Н. МИХАЛКОВ: Как раз в этом и заключается та тайна, которую никак разгадать не могут. С одной стороны, человек может обокрасть, а с другой стороны, отдаст любому встречному рубаху. Он: «Хочу, вот, хочу!» Ему: «Ну ладно, только для этого…» — «У, нет, в зависимость не хочу». — «А ты хочешь квартиру?» — «Хочу». — «Но для этого…» — «Не хочу я квартиру! Забери, и мою забери, только не приставай ко мне!» Это черта русского характера. Но все-таки это некий художественный образ. Вы говорите: «А что тогда делать? Ничего ведь не будет». Но построили же великую страну. Великую! И в космос летали, и чудовищными усилиями, правда, выиграли войну — я прочел по этому поводу огромное количество всяких материалов, воспоминаний и писем. Мы единственная страна, на которую столько свалилось в XX веке, чего и не снилось в страшном сне. И тем не менее мы живем в постоянном ощущении испытаний. Не будет в России мягкого климата. Не будет в России в ноябре плюс 20, а в июле плюс 26, как в Лос-Анджелесе. Потому что Россия приговорена зарабатывать изменения, хотя бы даже в погоде, в климате. И это судьба России, никуда не деться.

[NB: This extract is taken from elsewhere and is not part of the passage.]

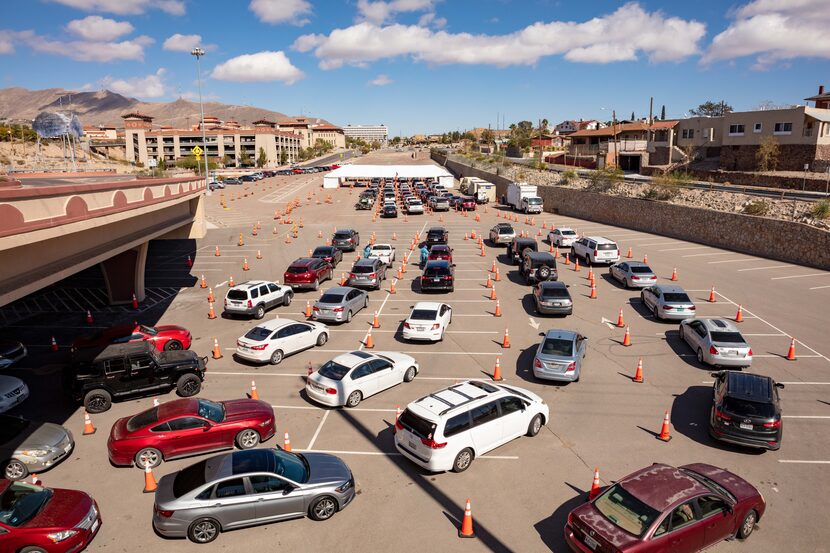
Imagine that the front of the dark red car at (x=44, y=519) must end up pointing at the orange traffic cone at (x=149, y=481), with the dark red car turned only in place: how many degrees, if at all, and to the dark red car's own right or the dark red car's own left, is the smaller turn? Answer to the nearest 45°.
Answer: approximately 90° to the dark red car's own left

В. ПОЗНЕР: Я цитировал ваши же слова о вашем отношении к тому, что происходит, о том, что мы должны делать. И в общем вы высказываетесь даже более резко, чем когда-то говорили так называемые диссиденты. При этом вы заявляете: «Я принципиально не принимаю диссидентства». Для меня диссидентство — это выраженное инакомыслие. Вы противник инакомыслия?
Н. МИХАЛКОВ: Нет, я противник диссидентства. По-моему, за ним стоит больше внешнего, чем внутреннего.
В. ПОЗНЕР: Диссиденты отправлялись в лагеря, в тюрьмы. Разве можно сказать, что это внешнее?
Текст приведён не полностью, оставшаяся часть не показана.